Tangannya menggenggam erat kedua telapak tanganku. Ku rengkuh ia dalam pelukan. Ku salurkan hawa kedamaian yang menembus batin. Betapapun terpuruknya kondisiku secara lahiriyah, tidak sedikit pun mematahkan ketegaran jiwa. Karena tetap hadirnya wanita terbaik dalam hidupku. 


“Titip ayukmu sama anak-anak ya, dek. Kakak percaya, kamu bisa jadi pengganti kakak dengan lebih baik buat mereka,” ucapku, saat berpelukan dengan Laksa.


Tatapan Laksa begitu teduh. Di balik wajahnya yang keras. Sebuah ekspresi batin yang sarat dengan ketenangan dan kesabaran. Yang membuatku menemukan kenyamanan bila bertatapan dan berdekatan dengannya.


“Inshaallah, ayuk sama anak-anak tetep baik-baik aja, kak. Yang penting kakak terus jaga kesehatan, tetep sabar dan ikhlas jalani semua ini. Nggak ada ujian yang nggak ada akhirnya,” sahut Laksa, seraya melepaskan seulas senyum.


Dengan membawa satu kantong plastik berisi makanan, aku menaiki mobil tahanan. Dan langsung duduk di samping Teguh. Yang sudah terlebih dahulu masuk kendaraan. 

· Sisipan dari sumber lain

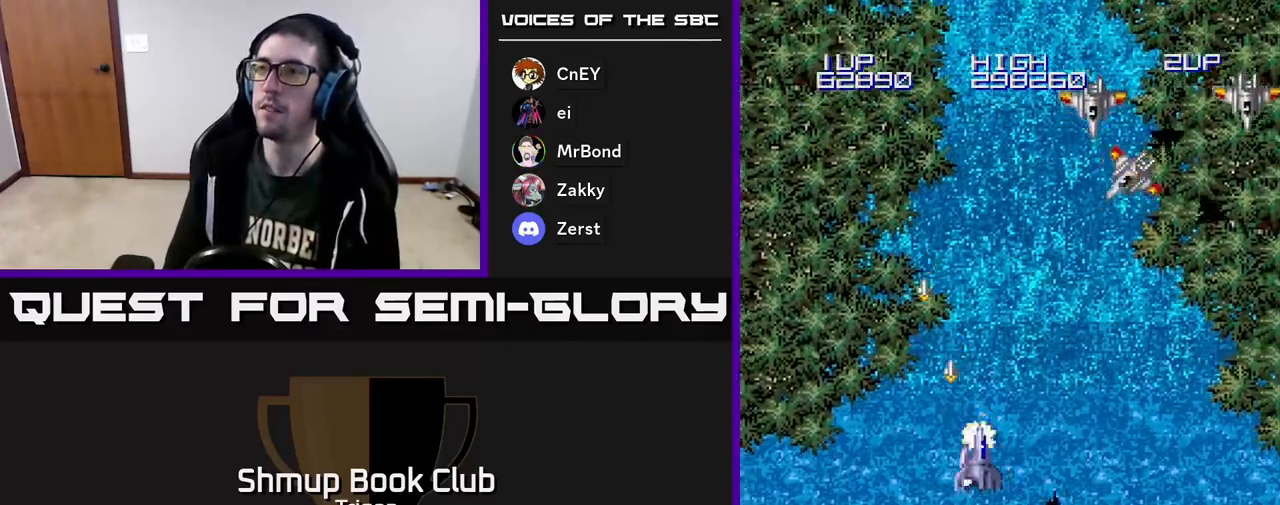
{"buttons": ["A", "DPAD_RIGHT"], "right_stick": "center", "events": []}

Dan seperti biasa, aku duduk membelakangi pengemudi. Semua tahanan yang satu mobil, sepertinya sudah memahami bila posisi itu merupakan tempat favoritku, sehingga tidak pernah ada yang mendahului duduk pada kursi tersebut.  


“Ayah kayaknya ceria bener,” ucap Teguh, setelah melihatku menyulut sebatang rokok untuk menepis beragam bau badan kawan-kawan satu kendaraan.


“Alhamdulillah, Guh. Aku sudah plong hari ini,” jawabku, singkat.


“Lah, kan baru pembelaan sih. Belum vonis, kok sudah plong. Masih panjang lo prosesnya, ayah,” lanjut Teguh, seraya meminta sebatang rokok kepadaku.


“Kalau proses sidangnya, iya masih beberapa kali lagi, Guh. Tapi, hatiku sekarang sudah plong karena bisa nyampein kebenaran yang sebener-benernya dalam perkaraku ini,” jelasku, dengan santai.


“Ayah optimis pembelaan tadi bakal jadi pertimbangan hakim?” tanya anak muda yang terlilit skandal jaringan internasional peredaran narkoba enam kilogram itu.


“Ya optimis dong, Guh. Buat apa nyampein pembelaan kalau nggak optimis. Tapi, intinya bukan soal itu. Buatku, yang penting bisa nyampein peristiwa yang sebenernya, itu aja. Soal jadi pertimbangan hakim atau gimana nanti mutusin, itu wewenang mereka. Aku sudah ikhlas apapun keputusannya,” uraiku.


Seorang tahanan yang duduk di lantai mobil tepat di depan kami, meminta rokok. Segera aku memberinya, dan menyulutkannya.


“Terimakasih, om. Aku tadi denger pembelaan om, ikut prihatin juga,” kata tahanan berusia 45 tahunan itu.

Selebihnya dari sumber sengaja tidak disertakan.